A atriz explica como se deu a vontade de se informar sobre temáticas importantes: “[...] Fui criada na época em que os contos de fadas tinham aquelas princesas idealizadas e houve um momento em que acreditei nessa narrativa. [...] Existe essa história na minha vida, da menina pobre que veio do interior. É muito legal, estimula muita gente, mas não se sustenta. Cansei dessa história de ser Cinderela, sabe? Sou mais do que isso.” .
Grazi, que sempre se manteve isenta, postou em julho uma foto numa manifestação contra o governo Bolsonaro: “Não dá mais para ignorar que estamos em perigo”, escreveu na legenda. Ela disse à revista sobre o que a levou a falar pela primeira vez sobre o assunto: “Não apoio um governo que não valorize questões de humanidade ou retroceda justamente nos aspectos que estou estudando.”.
Sobre a decisão de estudar sobre racismo, a atriz explica: “A Taís (Araujo) me ligou e botou uma pulga atrás da minha orelha. Assisti duas vezes à peça “O topo da montanha” (espetáculo sobre Martin Luther King estrelado por Taís e o marido, Lázaro Ramos), e ela me perguntou: “Não quer saber mais sobre a sua história?”. Pela nossa história, entendemos a estruturação do racismo, os benefícios que nós, brancos, temos e a omissão sobre a escravidão. Estou estudando sobre eugenia também. Isso me causa náuseas e arrepios pelo corpo, de tamanha crueldade.”.

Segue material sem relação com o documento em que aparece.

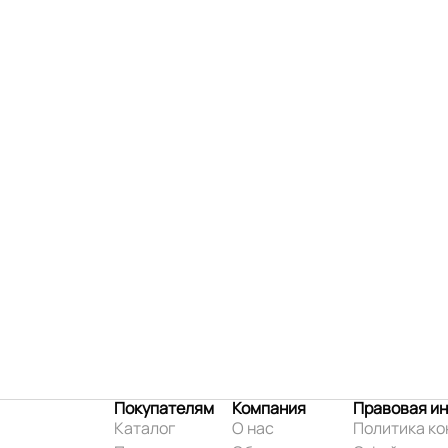
Покупателям
Компания
Правовая и
Каталог
О нас
Политика к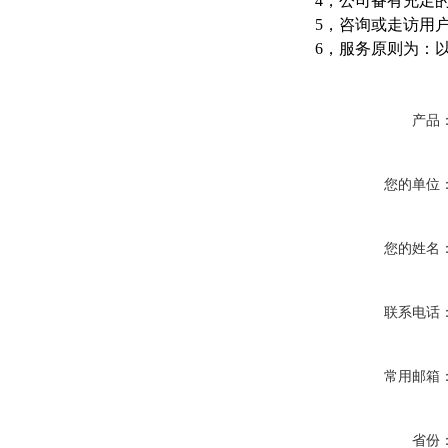
4，公司备有充足
5，咨询或走访用
6，服务原则为：
产品
您的单位
您的姓名
联系电话
常用邮箱
省份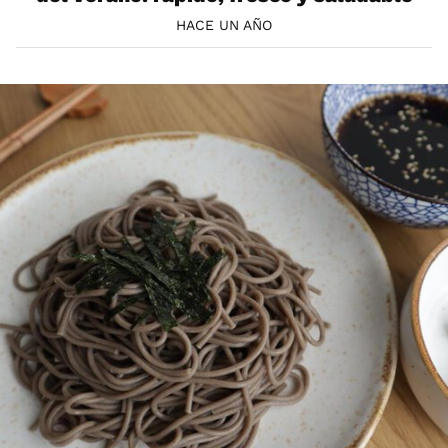
HACE UN AÑO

Rotina de estudos - “Tenho aulas sobre a estrutura do racismo e do feminismo no nosso país, duas vezes por semana, com a Fernanda Felisberto, e sobre cinema, uma vez por semana, com o Rodrigo Fonseca. Tenho pensado muito sobre a expressão “mimimi”, algo que a minha filha Sofia me perguntou o significado outro dia. Primeiramente, li aquela frase de que “mimimi” é a dor do outro que você não sente. Mas estou também ressignificando isso. Acho que é a sua dor para a qual você não quer olhar”, disse.
Grazi também falou sobre a personagem Larissa, que lhe rendeu uma indicação ao Emmy e voltou ao ar na reprise de “Verdades Secretas”. “[...] Eu a construí com a maior humanidade possível. Fui até a cracolândia (a personagem é uma modelo usuária de drogas e que se prostitui), conversei com várias pessoas e fiz diversos estudos no corpo para entender como age cada droga que ela podia usar.”.